Under “Conformational Dynamic of Docked Systems”
- You state how “the GffObp19a_1_octen_3_ol system showed the highest level of structural compactness” yet GffObp19a-treated flies are recorded to respond no different to controls in the attraction bioassay (see Figure 4).
Under “Evaluation of Deorphanization of Receptors based on Expression Alterations in mRNA levels (DREAM) on different OBPs”
- You have not explained the hypothesis behind this kind of experiment. The OBPs you list could be upregulated for a number of reasons that have nothing to do with exposure to a particular compound. Where is the data for adequate controls?

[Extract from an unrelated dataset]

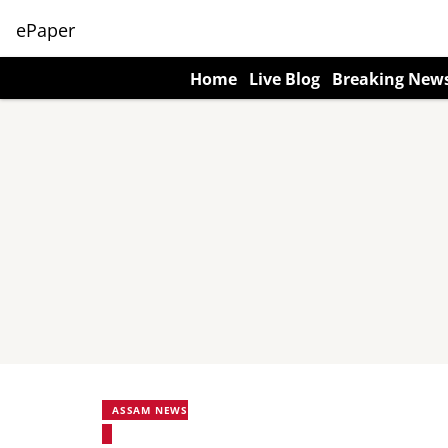
ePaper
Home
Live Blog
Breaking New
ASSAM NEWS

- No detail is provided on the use of gel electrophoresis in Materials & Methods.
Discussion
- This section is highly speculative in the absence of OBP competitive binding studies and estimated dissociation constants.

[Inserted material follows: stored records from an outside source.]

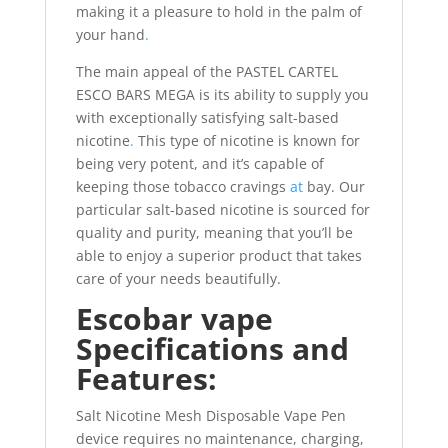
making it a pleasure to hold in the palm of
your hand
.
The main appeal of the PASTEL CARTEL
ESCO BARS MEGA is its ability to supply you
with exceptionally satisfying salt-based
nicotine
.
This type of nicotine is known for
being very potent, and it’s capable of
keeping those tobacco cravings
at
bay. Our
particular salt-based nicotine is sourced for
quality and purity, meaning that you’ll be
able to enjoy a superior product that takes
care of your needs beautifully.
Escobar vape
Specifications and
Features:
Salt Nicotine Mesh Disposable Vape Pen
device requires no maintenance, charging,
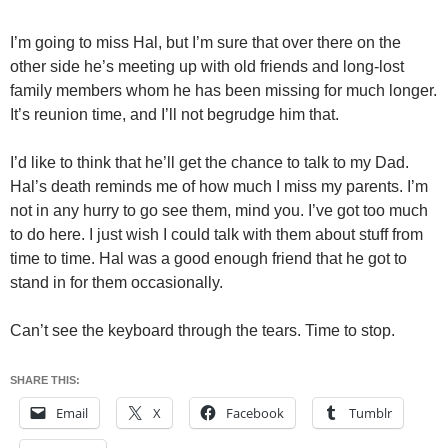
I’m going to miss Hal, but I’m sure that over there on the
other side he’s meeting up with old friends and long-lost
family members whom he has been missing for much longer.
It’s reunion time, and I’ll not begrudge him that.
I’d like to think that he’ll get the chance to talk to my Dad.
Hal’s death reminds me of how much I miss my parents. I’m
not in any hurry to go see them, mind you. I’ve got too much
to do here. I just wish I could talk with them about stuff from
time to time. Hal was a good enough friend that he got to
stand in for them occasionally.
Can’t see the keyboard through the tears. Time to stop.
SHARE THIS:
Email
X
Facebook
Tumblr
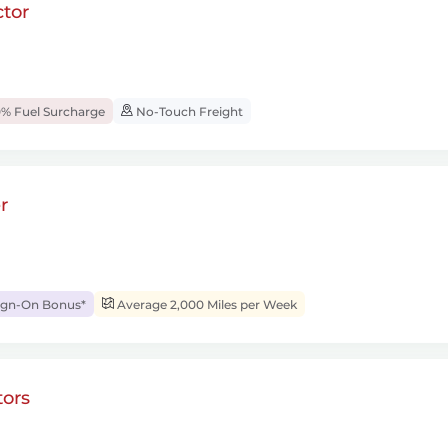
tor
% Fuel Surcharge
No-Touch Freight
r
ign-On Bonus*
Average 2,000 Miles per Week
ors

You conclude by stating: “We believe that a better understanding of OBPs in chemical communication will contribute to the more efficient development of olfactory-based tools…….for tsetse fly, a vector of sleeping sickness and nagana.”
Tsetse constitute an important group of vectors of disease in sub-saharan Africa, so they are worth studying in their own right. You make statements in the Introduction and at the end of the Discussion regarding the possible contribution of studies on tsetse olfaction to improvement of intervention strategies for this group of vectors. What you write does not represent the reality of the situation that has emerged in the last decade with regard to tsetse control tools based solely on visually attractive targets for these diurnal flies. It is incumbent on researchers, and particularly those working in the field of insect vectors of disease, to provide an objective, impartial and up-to-date account of the situation.
The text contains many inconsistencies in writing and grammatical errors.
An annotated version of the MS with many corrections and comments accompanies this review.
Comments for author File: Comments.pdf
Reviewer 3 Report
The manuscript brings new and significant information about odorant bind proteins. The work seemed sound and is well presented with clear objectives and application of the necessary methodologies to highlight the facts. The figures are well dimensioned and clear, however, although passable, Fig 1 could be visually improved.
Minor points
Line 72-Specify which institution the "Center" belongs to.
Line 79-What does “dilutes at 10-3 v/v” mean? Make the sentence more understandable
Fig 2- It should bring information on how the structural models of proteins were obtained
Line 428- “Our results suggest” -Specify which results suggest what the authors mention.